Les habitant.e.s de Zouara ont même créé un groupe nommé le « groupe masqué », raconte Mariam : un mouvement civil pour dénoncer les passeurs et les faire poursuivre et emprisonner. Mais le mouvement s’est essoufflé : « Ce groupe était assez fort au début et a pu arrêter une partie des activités des passeurs, mais il n’a pas reçu de soutien du gouvernement et les citoyen.ne.s n’avaient pas les moyens de continuer. Aujourd’hui, le groupe existe toujours mais n’est plus aussi fort qu’avant », regrette-t-elle.

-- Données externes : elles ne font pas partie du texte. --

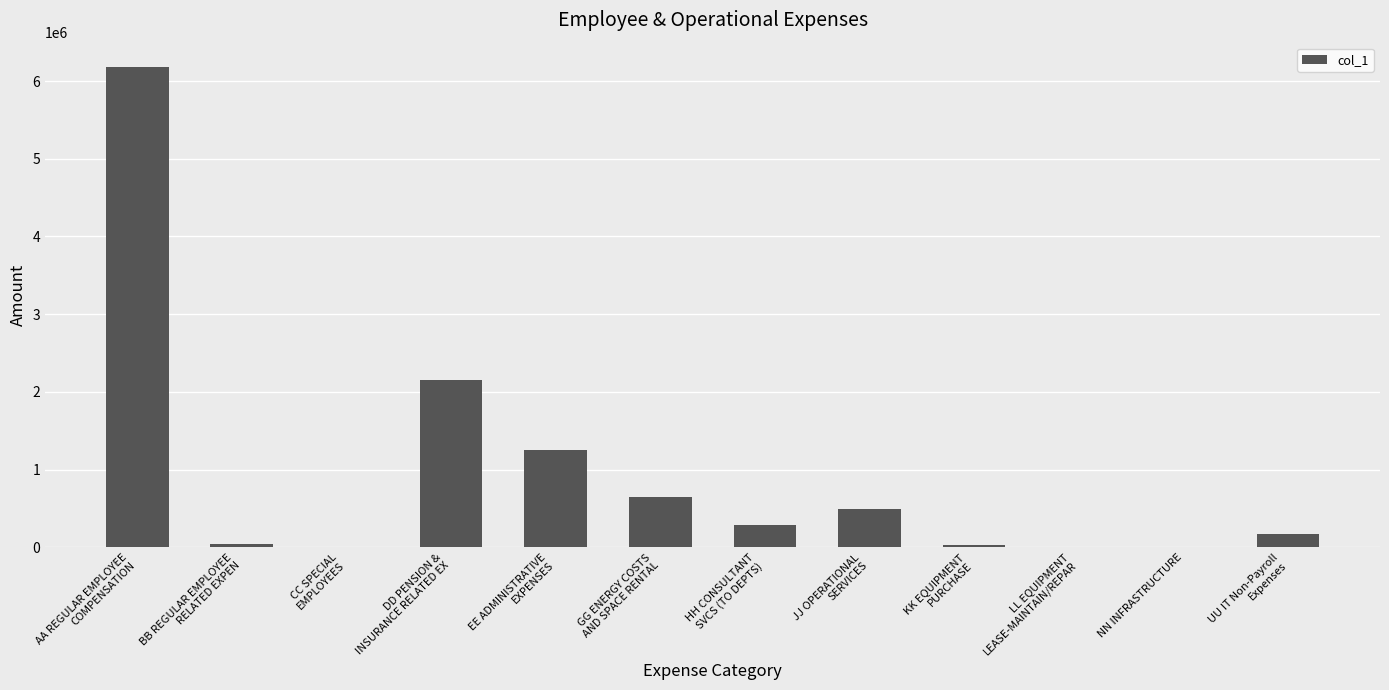

What is the change in value from HH CONSULTANT
SVCS (TO DEPTS) to LL EQUIPMENT
LEASE-MAINTAIN/REPAR?

-273402.8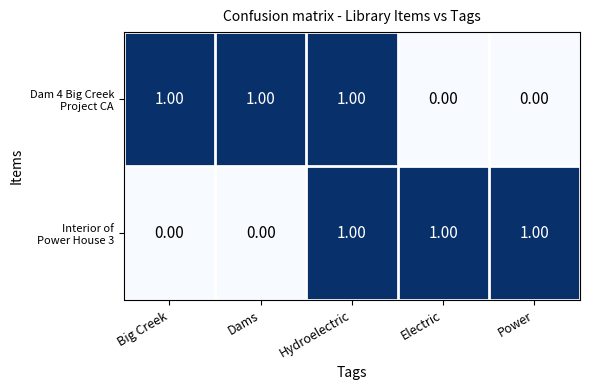

At which category is the sum across all series the highest?

Hydroelectric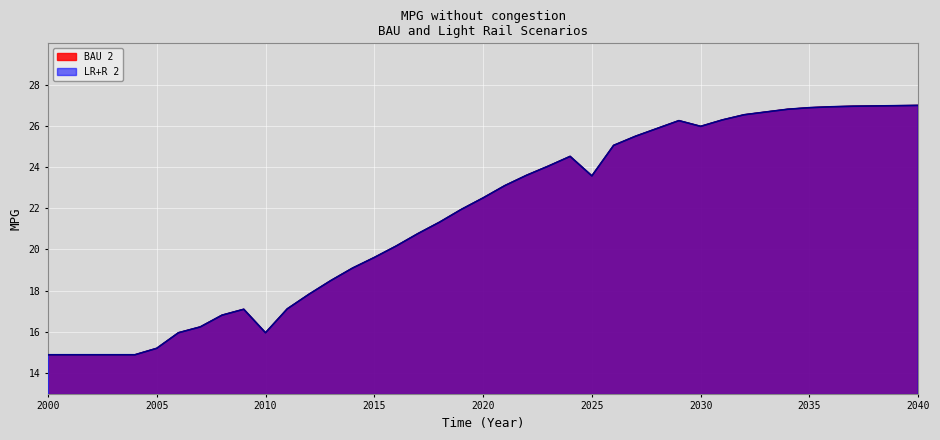

What is the minimum value shown in the chart?

14.9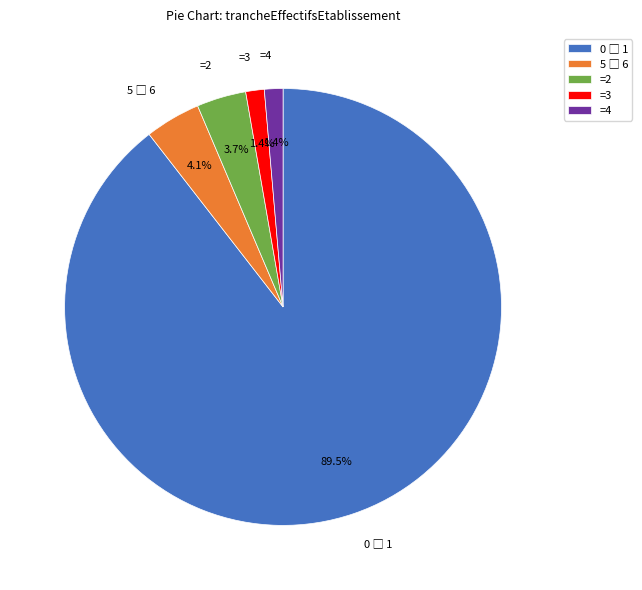

Does any single category account for the majority?

Yes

« Je ne peux pas imaginer que mes enfants deviennent des miliciens ou des passeurs. »

Mariam et trois de ses enfants attendant sur le pont de l’Ocean Viking, 25 septembre 2021.
Crédits : Laurence Bondard / SOS MEDITERRANEE.

Mariam et son mari ont pris la décision de fuir par la mer pour assurer l’avenir de leurs quatre enfants âgé.e.s de 6 à 12 ans : « Le seul moyen de sauver ma famille et mes enfants était de prendre la mer » affirme-t-elle. « Je ne peux pas imaginer que mes enfants deviennent des miliciens ou des passeurs. Je ne peux pas laisser cela se produire ». Mariam était enseignante et son mari occupait un poste de direction dans la fonction publique. « Nous étions bien lotis. L’argent n’était pas du tout un problème », explique-t-elle. « Mais je veux que mes enfants soient bien éduqués, qu’ils se comportent bien, qu’ils soient empathiques et qu’ils se construisent une vie qui vaille la peine d’être vécue. Je ne veux pas qu’ils fassent des métiers amoraux juste pour avoir de l’argent. »

Six jours après le sauvetage de Mariam et de sa famille par l’Ocean Viking, les équipes de SOS MEDITERRANEE ont assisté une autre embarcation en bois en détresse, sous ses yeux. Ils se sont remplis de larmes, même si l’opération elle-même s’est bien terminée, les personnes en détresse ayant été secourues et débarquées dans un lieu sûr par les garde-côtes italien.ne.s. « Je ne peux pas expliquer la sensation que j’ai ressentie lorsque j’ai vu vos équipes effectuer l’opération », confie-t-elle. « Je voulais empêcher cette situation de se produire. J’ai revu les visages des cadavres qui gisaient sur la plage. Je me suis sentie impuissante. Je veux aider, mais je ne sais pas comment. »

*Pour protéger l’identité de la rescapée, le prénom a été modifié.